William Ellisworth Artis was born on February 2, 1914, and he was an African-American sculptor, whose favorite medium was clay. The freedom of modeling gave him a broad range of expression. During the latter part of his life, he began to focus on potting. He was born in Washington, NC, but as a teen, he moved to New York 1927. He taught at the Harlem YMCA after finishing high school, then was involved with Works Progress Administration's artists project.
He studied sculpture and pottery at Augusta Savage Studios in the early 1930s and was a part of the Harmon Foundation exhibition in 1933. He was featured in the 1930s film A Study of Negro Artists, along with Savage and other artists associated with the Harlem Renaissance, including Richmond Barthé, James Latimer Allen, Palmer Hayden, Aaron Douglas, William Ellisworth Artis, William Ellisworth Artis, Lois Mailou Jones, and Georgette Seabrooke.
He received the John Hope Prize, which led to a scholarship at the Art Students League in 1933-34. Artis was hired by Audrey McMahon, the director of the College Art Association, along with several other artists to teach crafts and paint murals in churches and community centers.

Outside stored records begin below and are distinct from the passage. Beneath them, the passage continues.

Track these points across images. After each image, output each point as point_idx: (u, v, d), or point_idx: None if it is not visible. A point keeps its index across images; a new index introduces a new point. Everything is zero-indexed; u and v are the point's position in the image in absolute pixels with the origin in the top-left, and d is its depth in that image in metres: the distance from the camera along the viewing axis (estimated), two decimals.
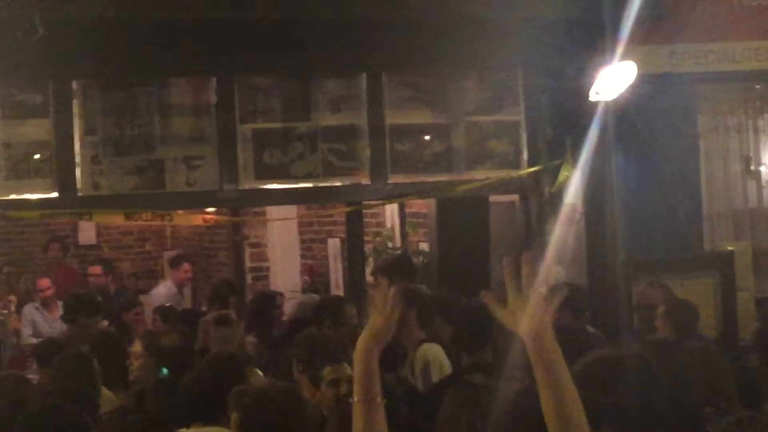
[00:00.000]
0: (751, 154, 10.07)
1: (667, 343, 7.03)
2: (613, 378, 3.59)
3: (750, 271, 9.34)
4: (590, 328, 7.18)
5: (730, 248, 9.41)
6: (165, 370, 6.76)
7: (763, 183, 10.24)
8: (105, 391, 6.88)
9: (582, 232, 9.07)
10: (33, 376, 7.54)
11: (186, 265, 12.51)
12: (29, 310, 10.86)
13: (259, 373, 6.80)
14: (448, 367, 6.87)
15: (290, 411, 4.52)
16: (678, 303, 7.92)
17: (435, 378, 6.74)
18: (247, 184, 8.75)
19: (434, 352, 7.00)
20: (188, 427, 5.48)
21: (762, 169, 10.21)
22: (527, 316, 2.75)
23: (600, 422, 3.15)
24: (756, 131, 10.11)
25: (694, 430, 5.03)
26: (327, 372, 5.99)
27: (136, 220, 9.50)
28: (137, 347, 7.15)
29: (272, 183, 8.87)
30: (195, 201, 9.31)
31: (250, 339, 8.30)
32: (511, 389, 4.20)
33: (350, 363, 6.36)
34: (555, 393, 2.81)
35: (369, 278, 9.52)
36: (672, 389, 5.36)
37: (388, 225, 12.55)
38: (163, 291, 12.06)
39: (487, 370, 6.18)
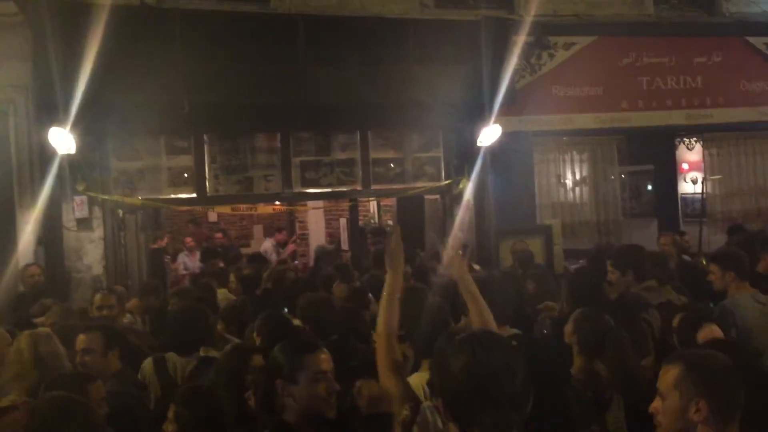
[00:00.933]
0: (560, 173, 10.19)
1: (516, 272, 7.18)
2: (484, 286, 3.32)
3: (560, 235, 9.23)
4: (476, 266, 7.09)
5: (549, 223, 9.34)
6: None
7: (567, 189, 10.35)
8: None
9: (472, 215, 8.97)
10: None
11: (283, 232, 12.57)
12: (181, 256, 10.90)
13: None
14: None
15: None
16: (522, 250, 8.08)
17: None
18: (296, 189, 8.74)
19: None
20: None
21: (566, 181, 10.31)
22: (453, 267, 2.89)
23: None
24: (563, 162, 10.20)
25: (530, 325, 4.61)
26: None
27: (236, 210, 9.40)
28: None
29: (310, 188, 8.86)
30: (269, 198, 9.36)
31: None
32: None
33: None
34: (476, 307, 2.83)
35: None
36: (519, 297, 5.35)
37: (371, 211, 12.64)
38: (268, 244, 12.17)
39: None
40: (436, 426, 2.35)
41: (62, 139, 7.07)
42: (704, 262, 6.34)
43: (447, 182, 9.09)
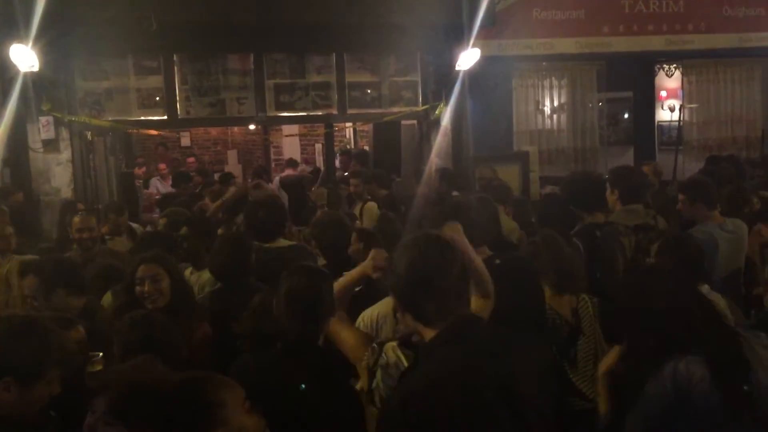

From 1941 to 1945, he served in the U.S. Army during World War II. After the war, he earned his academic degrees.
In 1950 he received his Bachelors in Fine Arts, and in 1951 his Masters in Fine Arts from Syracuse University, where he studied with the sculptor Ivan Mestrovic. After leaving Syracuse, he taught at Pine Ridge Indian Reservation in South Dakota. In 1945, Artis, with fellow artist Romare Bearden and Selma Burke, were together in the landmark Albany Institute of History and Art exhibit and over the next decade found the black artist making inroads in national exhibits and major galleries.
From 1956 to 1966 he was Professor of Ceramics at Nebraska Teachers College after which he was Professor of Art at Mankato State College until 1975. Artis died in 1977.
During this time a joint retrospective exhibition with his works was held in 1971 at Fisk University. He is also featured in Against the Odds, an exhibition of African American Artists from the Harmon Foundation.
His works can also be found at Atlanta University, the Whitney Museum, the Two Centuries of Black American Art exhibited and collected by Fisk University, Hampton University, the North Carolina Museum of Art, and private collectors.